One has to wonder what is going on behind the scenes, as clearly these options are being discussed. It is hard to imagine that the UN would actually do something like this, but we have to always keep in mind that in these last days almost anything is possible, particularly involving Israel.

In other news:

Many flee Indonesia volcano amid fears of eruption

Frightened residents abandoned their homes in a bustling city of 400,000 at the foot of Indonesia's rumbling volcano Monday, cramming onto trains, buses and rented vehicles as authorities warned Mount Merapi could erupt again at any time.

A mass burial late Sunday for many of the 141 people killed in the last two weeks served as a reminder of the mountain's devastating power that culminated in its deadliest blast in 80 years, sending hot clouds of gas, rocks and debris avalanching down its slopes.

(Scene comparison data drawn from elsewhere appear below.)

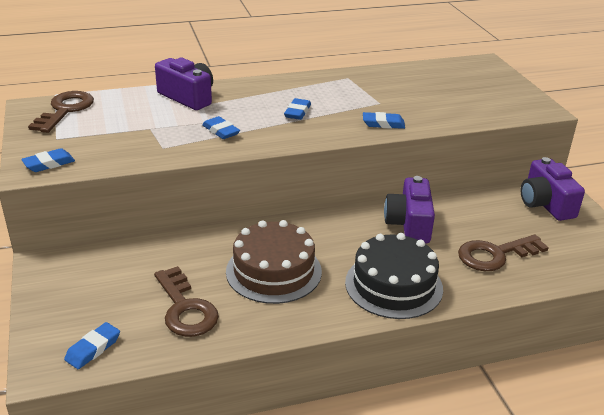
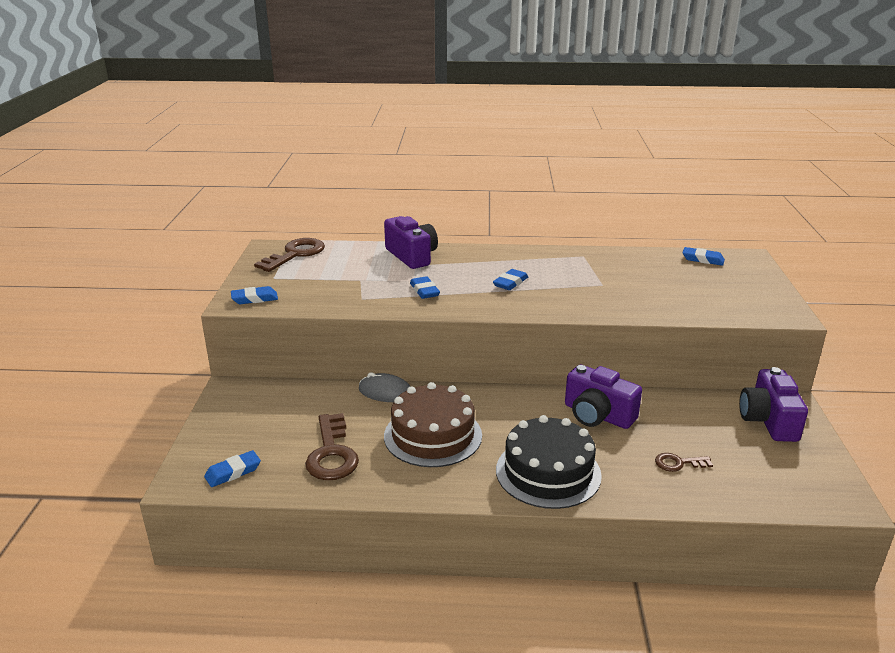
camera: 20 degrees right, 5 degrees down
(206, 237) = (385, 392): none -> grey mouse
(383, 124) = (593, 305): blue eraser -> blue eraser (702, 259)
(409, 224) = (597, 415): purple camera -> purple camera turned 75 degrees counterclockwise
(495, 255) = (678, 463): brown key -> brown key, size x0.53

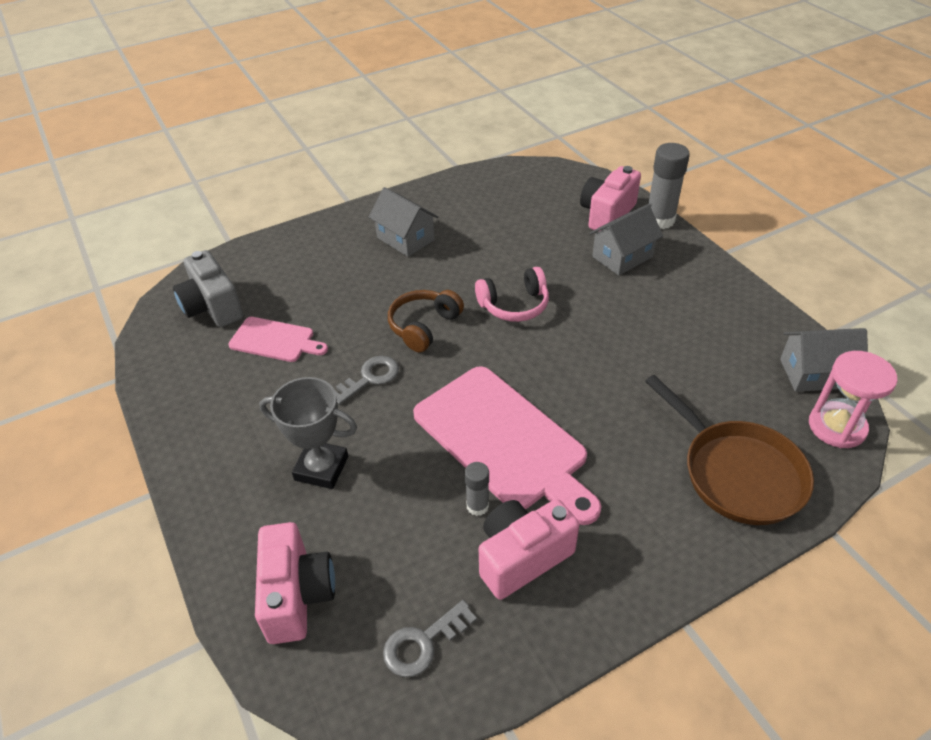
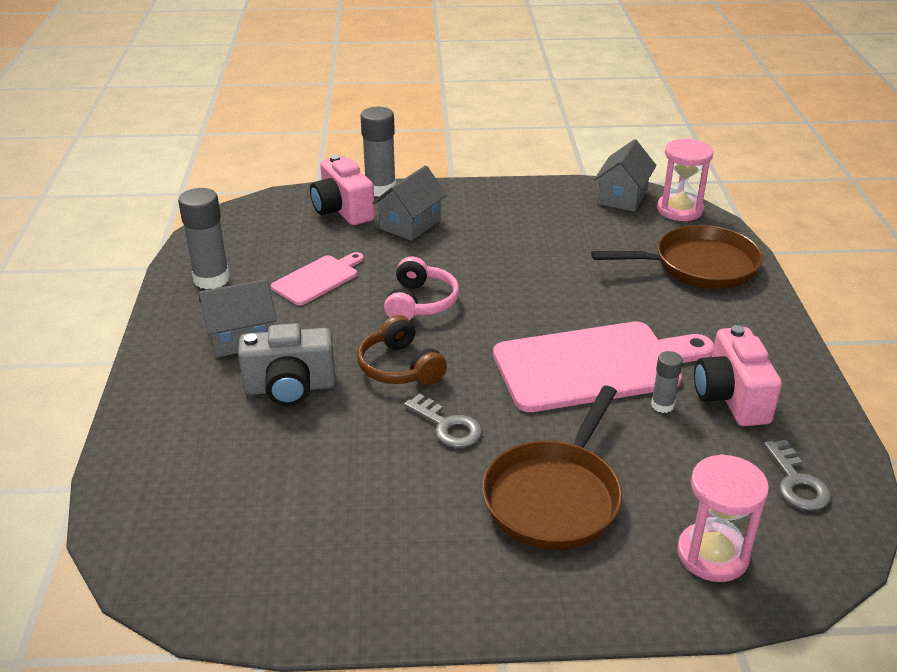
camera: 65 degrees left, 10 degrees down
(213, 307) = (204, 530): grey camera -> grey camera (290, 388)
(275, 340) = (322, 485): pink cutting board -> pink cutting board (318, 279)
(297, 595) = (712, 555): pink camera -> pink hourglass
(321, 468) = (555, 496): grey trophy -> brown pan
(370, 378) = (447, 426): grey key -> grey key turned 150 degrees clockwise
(462, 196) = (211, 279): none -> grey glue stick
(622, 256) = (410, 224): grey house -> grey house turned 45 degrees clockwise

With the closest airport closed by ash, rail traffic leaving Yogyakarta has doubled in recent days, as residents - many of them students from the city's universities - tried desperately to get out.

Friday was the mountain's deadliest day since 1930, with nearly 100 lives lost.

Merapi was still issuing explosive roars Monday as it shot clouds of gas and debris up to 3,000 feet (1 kilometer) in the air as ash and pyroclastic flows poured down its slopes.

"Based on what we're seeing now, it could erupt again any time," said Surono, a state volcanologist.